Which lines come from the start of the listing through the line holding "обращаются за советами, спрашивают, что"? Restate exactly those, both included, minus the pictures.

• _MATERIAL PROVIDED_:
________________
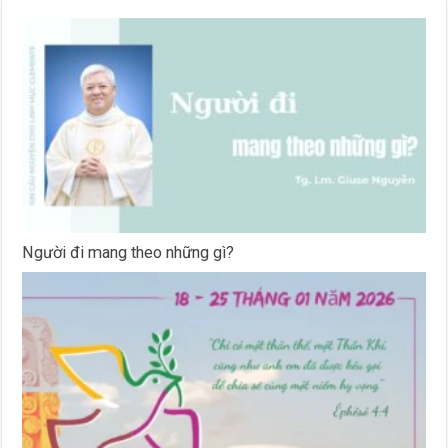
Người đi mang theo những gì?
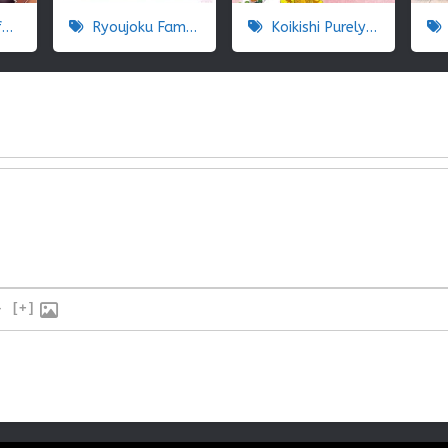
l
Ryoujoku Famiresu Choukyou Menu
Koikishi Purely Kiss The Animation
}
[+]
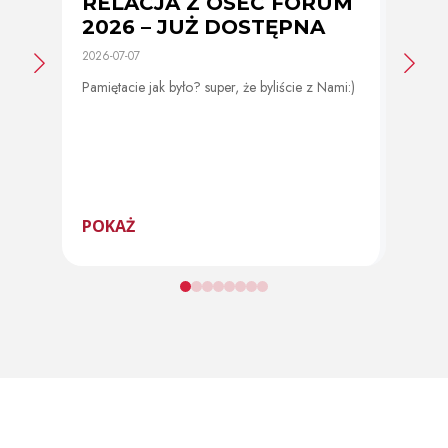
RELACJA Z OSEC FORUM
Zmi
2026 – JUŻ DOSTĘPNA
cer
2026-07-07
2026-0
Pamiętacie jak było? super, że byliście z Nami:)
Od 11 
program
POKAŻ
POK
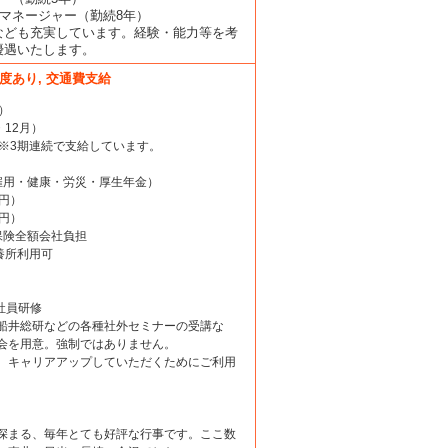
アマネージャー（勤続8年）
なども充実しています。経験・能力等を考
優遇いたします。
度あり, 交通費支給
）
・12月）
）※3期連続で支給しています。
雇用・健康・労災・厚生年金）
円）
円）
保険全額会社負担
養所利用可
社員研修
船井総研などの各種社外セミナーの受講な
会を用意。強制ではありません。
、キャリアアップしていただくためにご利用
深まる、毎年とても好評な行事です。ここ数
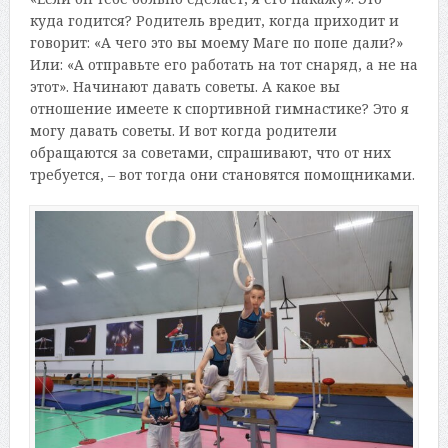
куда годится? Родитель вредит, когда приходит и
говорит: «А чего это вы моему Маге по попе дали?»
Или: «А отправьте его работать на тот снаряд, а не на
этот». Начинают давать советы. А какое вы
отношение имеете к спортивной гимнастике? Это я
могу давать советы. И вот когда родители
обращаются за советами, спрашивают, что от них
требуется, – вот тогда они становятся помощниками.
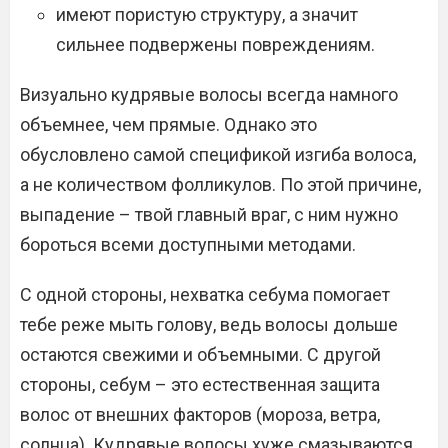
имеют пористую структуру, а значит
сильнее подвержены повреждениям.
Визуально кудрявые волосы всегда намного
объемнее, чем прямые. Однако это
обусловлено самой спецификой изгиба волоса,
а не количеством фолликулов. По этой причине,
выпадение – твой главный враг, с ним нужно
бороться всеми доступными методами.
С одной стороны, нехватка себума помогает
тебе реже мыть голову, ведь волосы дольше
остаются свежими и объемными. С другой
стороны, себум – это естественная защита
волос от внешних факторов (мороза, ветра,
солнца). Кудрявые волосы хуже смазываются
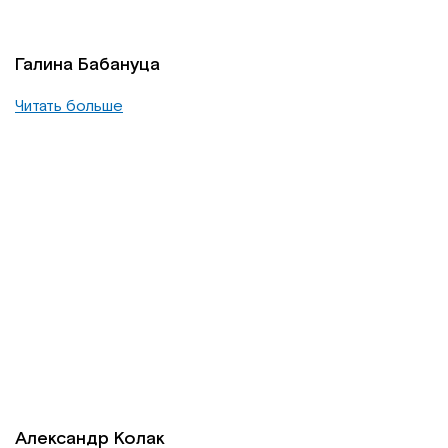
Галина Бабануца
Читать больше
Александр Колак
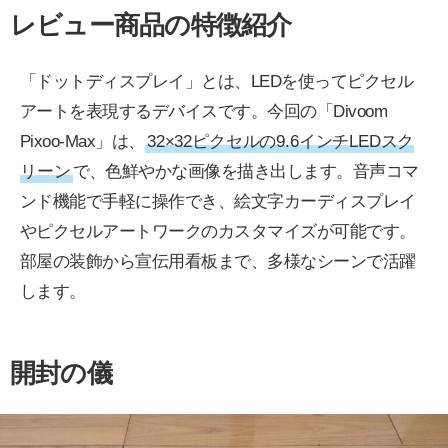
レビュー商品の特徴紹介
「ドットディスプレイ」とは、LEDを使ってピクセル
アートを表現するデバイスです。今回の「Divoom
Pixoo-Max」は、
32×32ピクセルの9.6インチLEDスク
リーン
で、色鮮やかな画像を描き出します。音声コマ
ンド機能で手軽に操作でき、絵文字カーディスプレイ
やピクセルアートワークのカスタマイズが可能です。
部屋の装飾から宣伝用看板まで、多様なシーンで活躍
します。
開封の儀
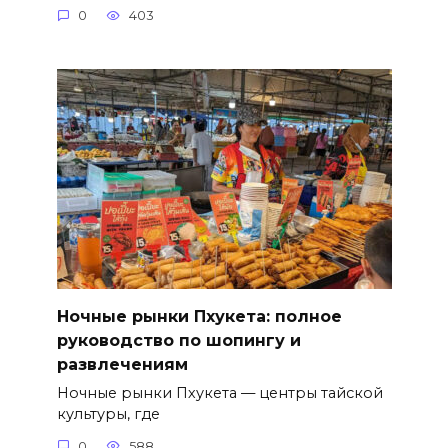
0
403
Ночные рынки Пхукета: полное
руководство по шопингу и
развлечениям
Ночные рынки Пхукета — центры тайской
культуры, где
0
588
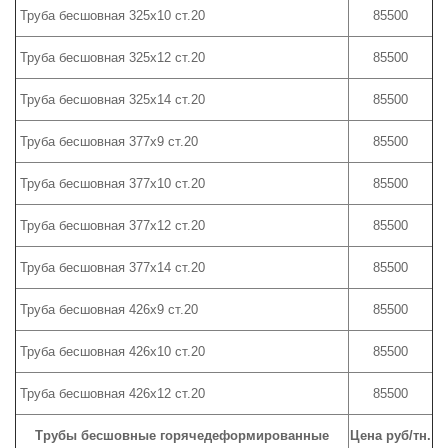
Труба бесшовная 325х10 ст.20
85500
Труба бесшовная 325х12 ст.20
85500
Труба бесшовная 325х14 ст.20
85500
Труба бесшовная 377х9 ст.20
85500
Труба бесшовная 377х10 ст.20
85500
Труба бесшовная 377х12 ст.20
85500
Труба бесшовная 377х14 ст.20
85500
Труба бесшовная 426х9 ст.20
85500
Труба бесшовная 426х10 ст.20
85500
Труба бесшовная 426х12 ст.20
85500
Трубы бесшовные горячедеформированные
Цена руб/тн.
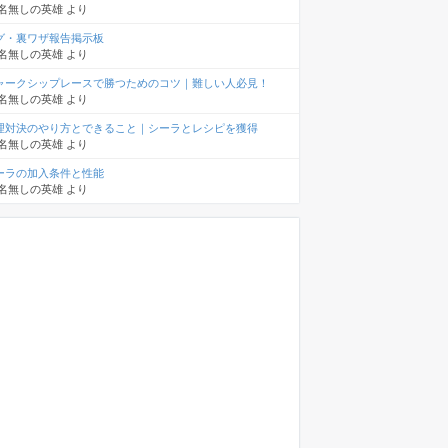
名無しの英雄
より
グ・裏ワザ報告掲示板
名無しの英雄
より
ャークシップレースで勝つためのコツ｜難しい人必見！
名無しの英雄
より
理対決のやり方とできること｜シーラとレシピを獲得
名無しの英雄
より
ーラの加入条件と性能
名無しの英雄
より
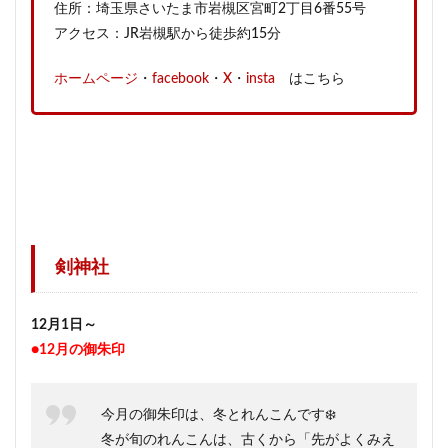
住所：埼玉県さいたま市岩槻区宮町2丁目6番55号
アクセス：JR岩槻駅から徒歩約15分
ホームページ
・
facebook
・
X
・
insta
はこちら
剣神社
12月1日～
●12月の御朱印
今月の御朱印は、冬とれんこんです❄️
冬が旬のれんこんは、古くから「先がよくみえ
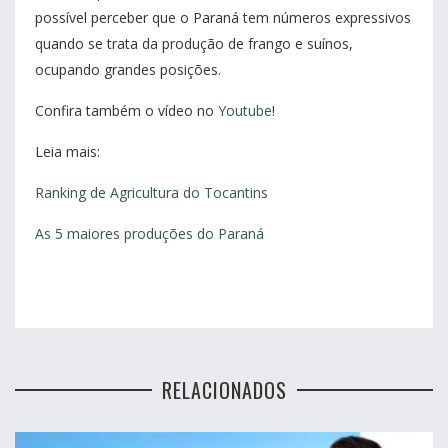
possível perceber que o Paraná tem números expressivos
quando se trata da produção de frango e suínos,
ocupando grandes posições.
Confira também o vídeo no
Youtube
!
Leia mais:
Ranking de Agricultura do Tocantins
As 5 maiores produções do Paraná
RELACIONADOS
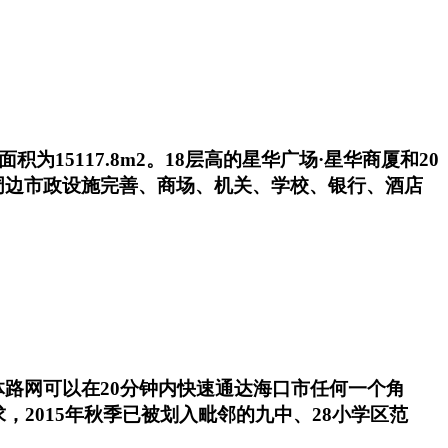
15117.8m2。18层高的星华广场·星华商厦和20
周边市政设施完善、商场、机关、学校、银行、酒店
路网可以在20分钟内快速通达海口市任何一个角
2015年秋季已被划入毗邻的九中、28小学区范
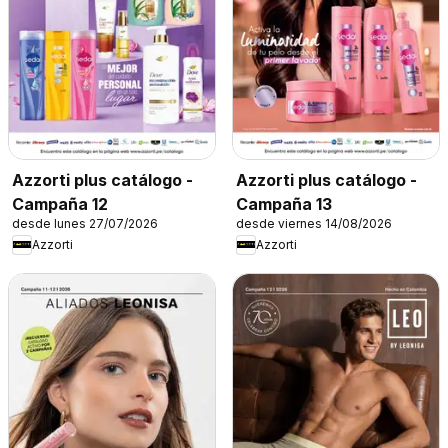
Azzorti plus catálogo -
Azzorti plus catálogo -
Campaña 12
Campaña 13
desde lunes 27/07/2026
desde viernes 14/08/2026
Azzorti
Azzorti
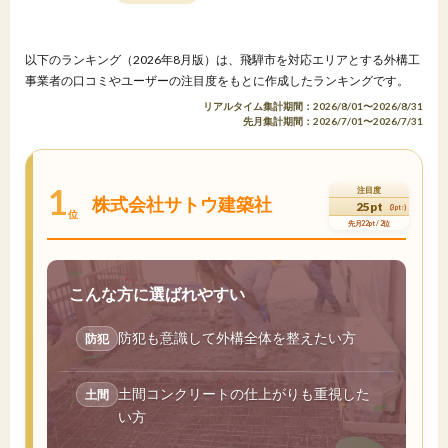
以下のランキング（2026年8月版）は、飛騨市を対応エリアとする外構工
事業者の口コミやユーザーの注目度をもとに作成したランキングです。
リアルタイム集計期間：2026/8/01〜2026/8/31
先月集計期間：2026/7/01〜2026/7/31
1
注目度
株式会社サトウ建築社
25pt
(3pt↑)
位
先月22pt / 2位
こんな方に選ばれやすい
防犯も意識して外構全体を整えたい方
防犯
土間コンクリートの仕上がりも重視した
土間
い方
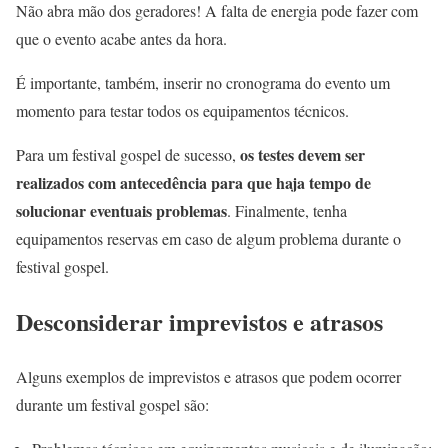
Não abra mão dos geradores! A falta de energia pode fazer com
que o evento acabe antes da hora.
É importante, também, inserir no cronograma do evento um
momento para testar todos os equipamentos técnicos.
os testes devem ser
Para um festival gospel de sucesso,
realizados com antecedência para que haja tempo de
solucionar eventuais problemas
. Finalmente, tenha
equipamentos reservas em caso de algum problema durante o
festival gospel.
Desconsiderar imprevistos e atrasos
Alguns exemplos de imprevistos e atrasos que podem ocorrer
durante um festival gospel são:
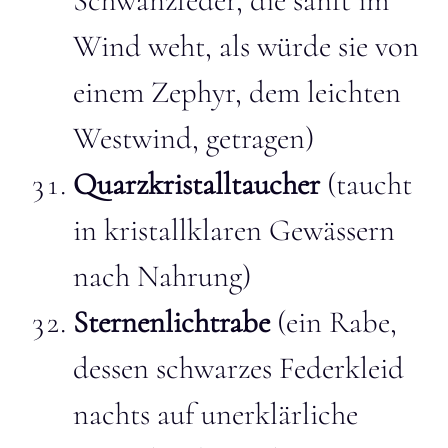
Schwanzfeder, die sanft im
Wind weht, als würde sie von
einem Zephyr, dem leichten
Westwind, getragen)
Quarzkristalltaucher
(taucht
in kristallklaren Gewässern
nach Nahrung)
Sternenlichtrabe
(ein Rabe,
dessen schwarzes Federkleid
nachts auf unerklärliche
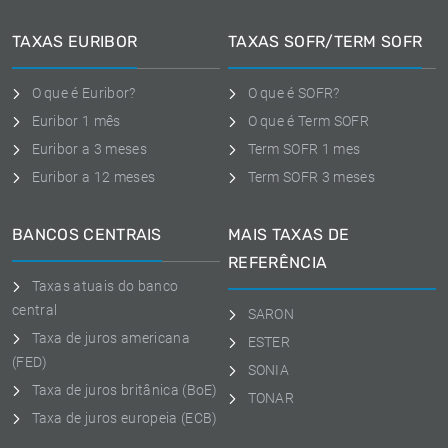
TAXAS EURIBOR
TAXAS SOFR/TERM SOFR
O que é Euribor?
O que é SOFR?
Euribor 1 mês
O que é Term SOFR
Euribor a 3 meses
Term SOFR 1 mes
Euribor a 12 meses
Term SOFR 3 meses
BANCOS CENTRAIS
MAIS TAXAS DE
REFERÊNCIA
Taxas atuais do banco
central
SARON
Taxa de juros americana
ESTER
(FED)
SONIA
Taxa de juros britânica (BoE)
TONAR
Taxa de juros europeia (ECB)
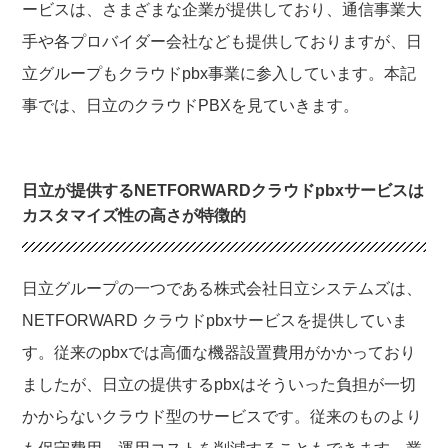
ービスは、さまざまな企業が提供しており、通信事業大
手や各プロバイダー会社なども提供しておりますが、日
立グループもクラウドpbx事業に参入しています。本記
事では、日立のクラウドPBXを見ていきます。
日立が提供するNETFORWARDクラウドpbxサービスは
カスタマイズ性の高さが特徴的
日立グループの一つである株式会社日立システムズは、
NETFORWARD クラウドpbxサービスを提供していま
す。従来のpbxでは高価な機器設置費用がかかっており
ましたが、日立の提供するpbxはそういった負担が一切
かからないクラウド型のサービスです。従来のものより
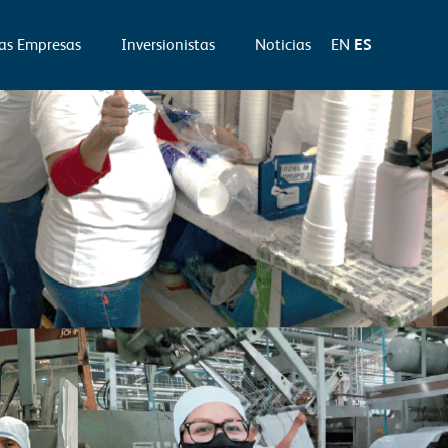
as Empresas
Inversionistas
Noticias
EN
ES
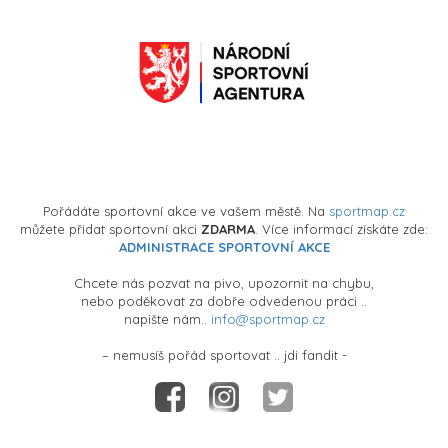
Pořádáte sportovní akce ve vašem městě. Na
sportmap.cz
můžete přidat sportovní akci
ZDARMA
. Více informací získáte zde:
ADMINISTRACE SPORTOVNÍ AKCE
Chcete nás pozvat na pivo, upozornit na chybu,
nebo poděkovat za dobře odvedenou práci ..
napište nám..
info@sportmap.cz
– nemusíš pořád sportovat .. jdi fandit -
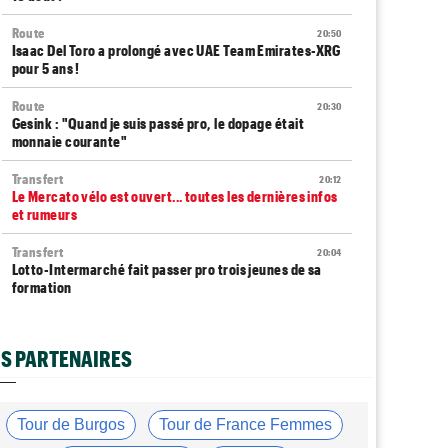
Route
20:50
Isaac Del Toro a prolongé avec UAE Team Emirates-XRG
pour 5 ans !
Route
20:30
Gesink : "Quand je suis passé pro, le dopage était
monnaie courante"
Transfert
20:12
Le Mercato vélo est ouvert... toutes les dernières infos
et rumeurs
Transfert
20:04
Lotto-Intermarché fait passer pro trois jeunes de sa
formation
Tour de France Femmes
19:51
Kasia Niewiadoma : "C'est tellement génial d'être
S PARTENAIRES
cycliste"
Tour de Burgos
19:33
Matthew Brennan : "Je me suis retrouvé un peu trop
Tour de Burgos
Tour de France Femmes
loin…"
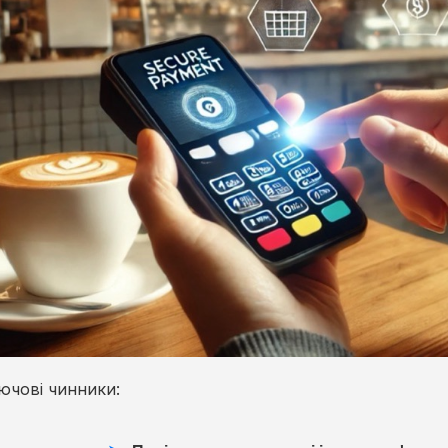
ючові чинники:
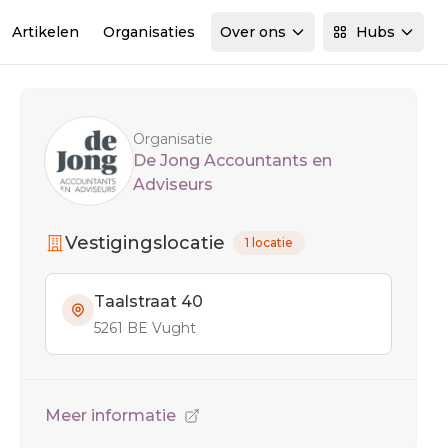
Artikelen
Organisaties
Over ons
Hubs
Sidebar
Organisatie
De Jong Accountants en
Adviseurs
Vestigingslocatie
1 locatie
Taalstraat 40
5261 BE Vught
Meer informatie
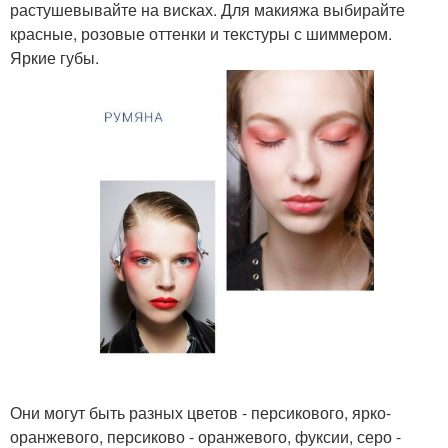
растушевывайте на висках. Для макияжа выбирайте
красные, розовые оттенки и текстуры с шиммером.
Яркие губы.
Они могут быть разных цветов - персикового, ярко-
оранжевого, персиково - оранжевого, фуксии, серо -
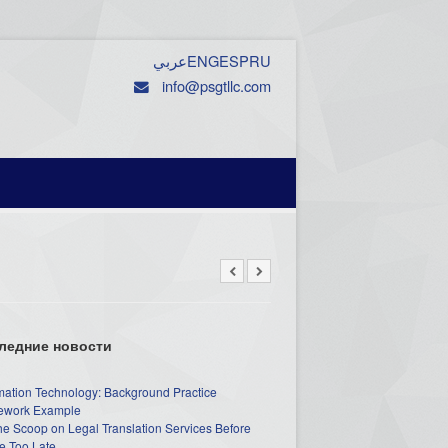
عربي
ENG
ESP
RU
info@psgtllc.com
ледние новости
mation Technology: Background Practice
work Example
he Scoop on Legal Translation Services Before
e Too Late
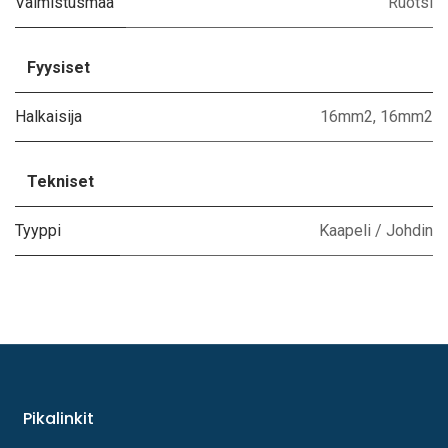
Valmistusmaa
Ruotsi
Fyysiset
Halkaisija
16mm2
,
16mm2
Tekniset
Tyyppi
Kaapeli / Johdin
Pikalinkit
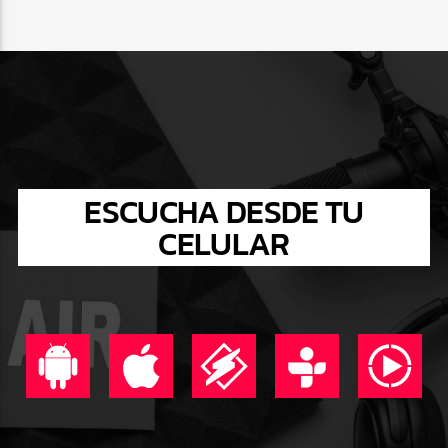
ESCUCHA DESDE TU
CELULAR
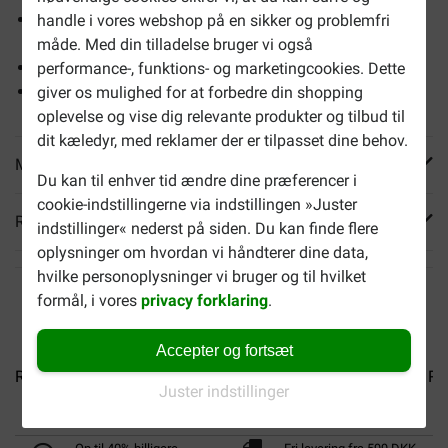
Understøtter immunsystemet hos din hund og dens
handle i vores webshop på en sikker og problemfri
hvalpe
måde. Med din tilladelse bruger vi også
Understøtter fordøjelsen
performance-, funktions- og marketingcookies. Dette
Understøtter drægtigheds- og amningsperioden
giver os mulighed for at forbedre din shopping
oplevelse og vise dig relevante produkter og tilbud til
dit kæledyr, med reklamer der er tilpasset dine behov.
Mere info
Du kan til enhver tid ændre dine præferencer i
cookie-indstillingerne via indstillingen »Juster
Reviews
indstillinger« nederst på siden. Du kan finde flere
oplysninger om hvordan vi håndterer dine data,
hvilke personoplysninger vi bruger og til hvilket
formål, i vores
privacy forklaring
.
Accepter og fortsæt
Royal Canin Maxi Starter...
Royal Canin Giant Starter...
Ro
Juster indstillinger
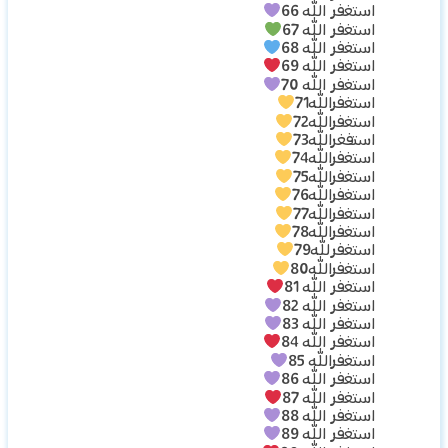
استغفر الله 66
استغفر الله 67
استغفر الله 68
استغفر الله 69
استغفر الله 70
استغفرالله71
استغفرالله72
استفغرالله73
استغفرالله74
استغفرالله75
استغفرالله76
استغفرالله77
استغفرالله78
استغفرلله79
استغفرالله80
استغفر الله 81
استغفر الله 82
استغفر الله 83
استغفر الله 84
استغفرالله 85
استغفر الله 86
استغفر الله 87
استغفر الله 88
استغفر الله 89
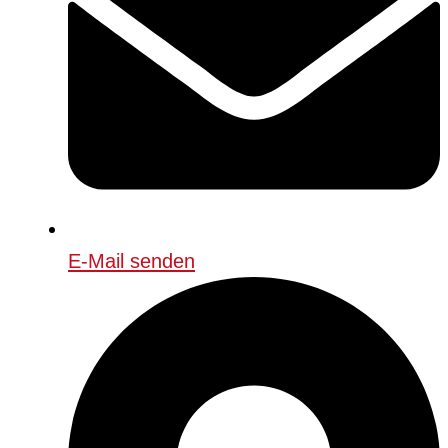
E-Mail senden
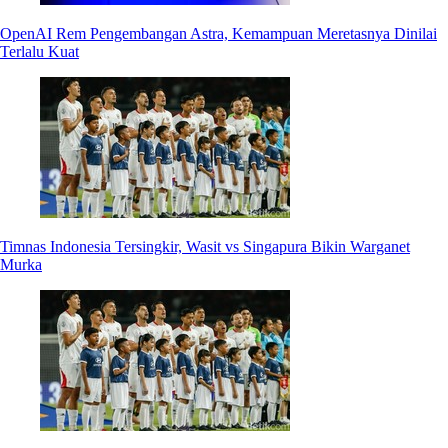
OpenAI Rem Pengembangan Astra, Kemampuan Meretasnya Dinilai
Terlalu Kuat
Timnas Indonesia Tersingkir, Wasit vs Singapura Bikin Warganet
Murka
________________
• _SOLUTION_:
Người đi mang theo những gì?
l
Ryoujoku Famiresu Choukyou Menu
Koikishi Purely Kiss The Animation
}
[+]
RELACJA Z OSEC FORUM
Zmi
2026 – JUŻ DOSTĘPNA
cer
2026-07-07
2026-0
Pamiętacie jak było? super, że byliście z Nami:)
Od 11 
program
POKAŻ
POK
アマネージャー（勤続8年）
なども充実しています。経験・能力等を考
優遇いたします。
度あり, 交通費支給
）
・12月）
）※3期連続で支給しています。
雇用・健康・労災・厚生年金）
円）
円）
保険全額会社負担
養所利用可
社員研修
船井総研などの各種社外セミナーの受講な
会を用意。強制ではありません。
、キャリアアップしていただくためにご利用
深まる、毎年とても好評な行事です。ここ数
куда годится? Родитель вредит, когда приходит и
говорит: «А чего это вы моему Маге по попе дали?»
Или: «А отправьте его работать на тот снаряд, а не на
этот». Начинают давать советы. А какое вы
отношение имеете к спортивной гимнастике? Это я
могу давать советы. И вот когда родители
обращаются за советами, спрашивают, что от них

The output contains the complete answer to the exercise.